Only the lines below, from the one with "[110,161,128,173] to -> (146, 194) none" through the one with "(571, 963) none -> (640, 1062) //", are to be written out, exactly.

START Extracted data

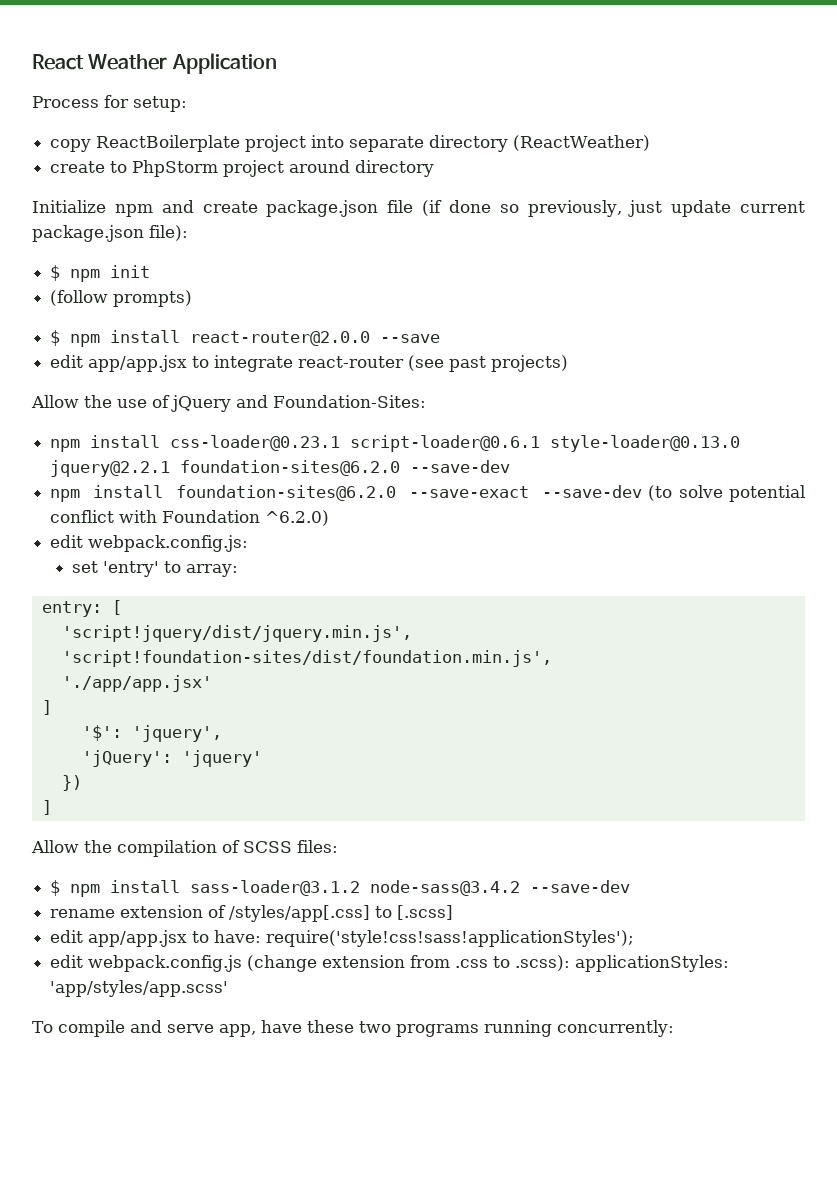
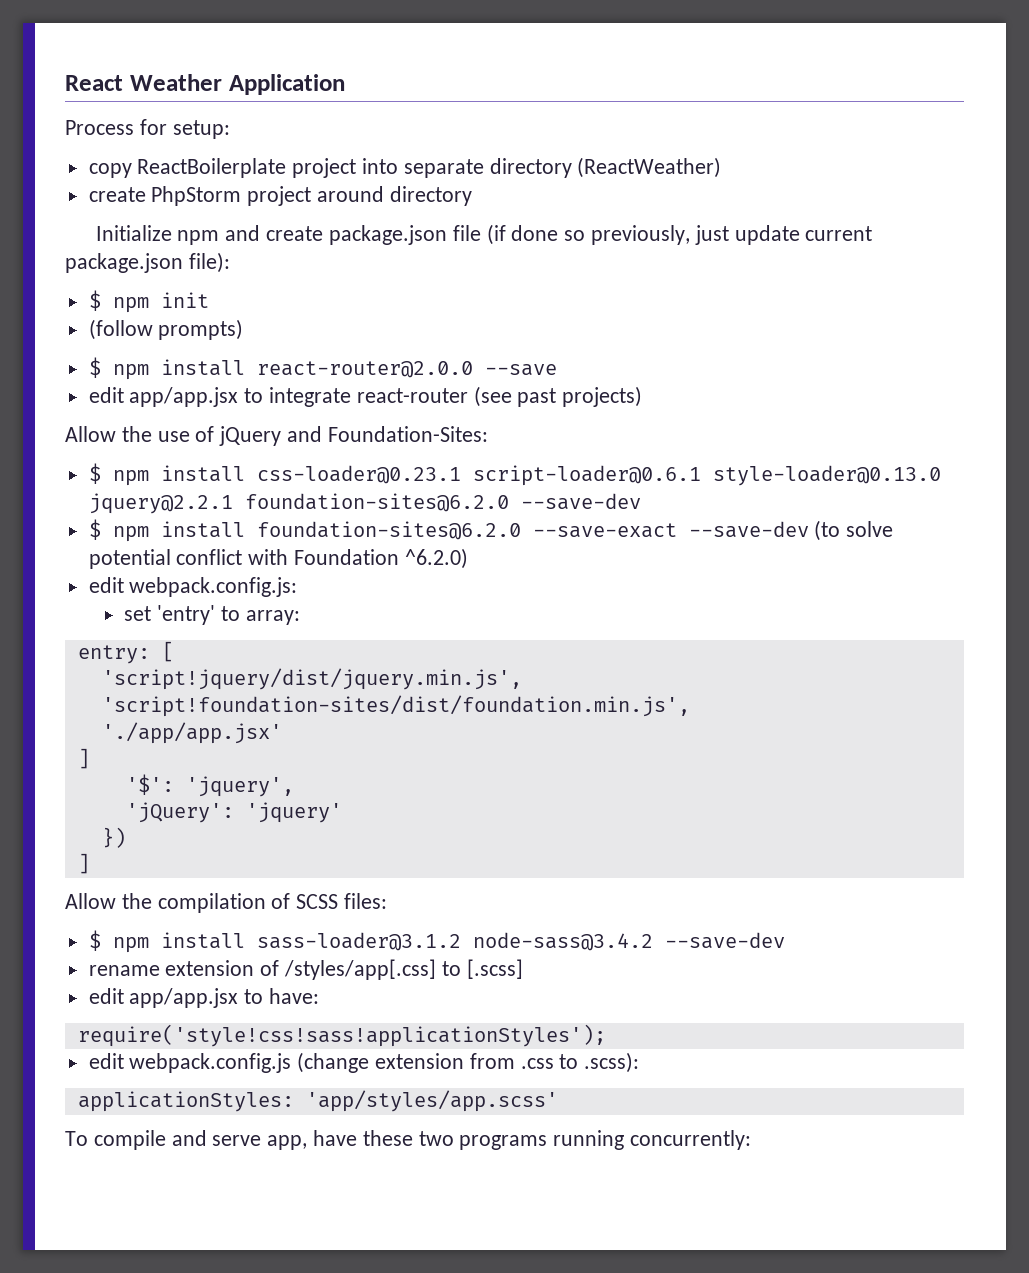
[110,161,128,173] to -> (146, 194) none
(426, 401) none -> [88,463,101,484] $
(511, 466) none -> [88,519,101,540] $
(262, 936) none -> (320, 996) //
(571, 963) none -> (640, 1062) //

END Extracted data
START Extracted data

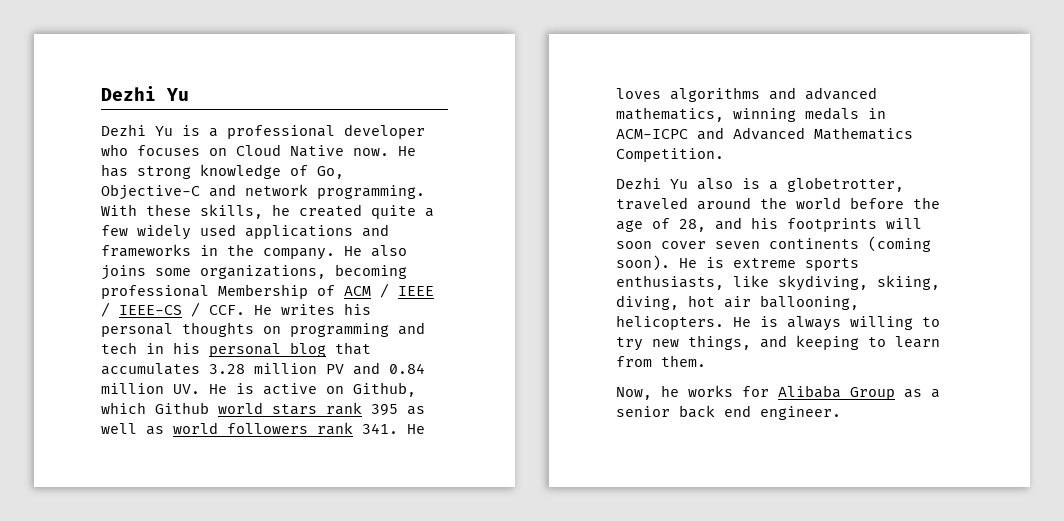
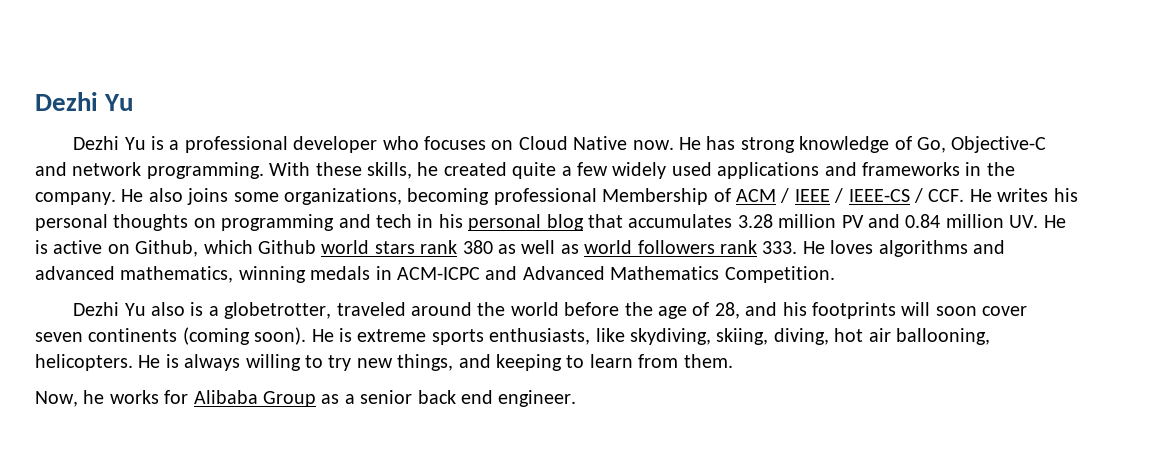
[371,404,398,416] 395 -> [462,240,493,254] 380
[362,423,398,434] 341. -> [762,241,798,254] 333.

END Extracted data

- Response to the exercise:
[110,161,128,173] to -> (146, 194) none
(426, 401) none -> [88,463,101,484] $
(511, 466) none -> [88,519,101,540] $
(262, 936) none -> (320, 996) //
(571, 963) none -> (640, 1062) //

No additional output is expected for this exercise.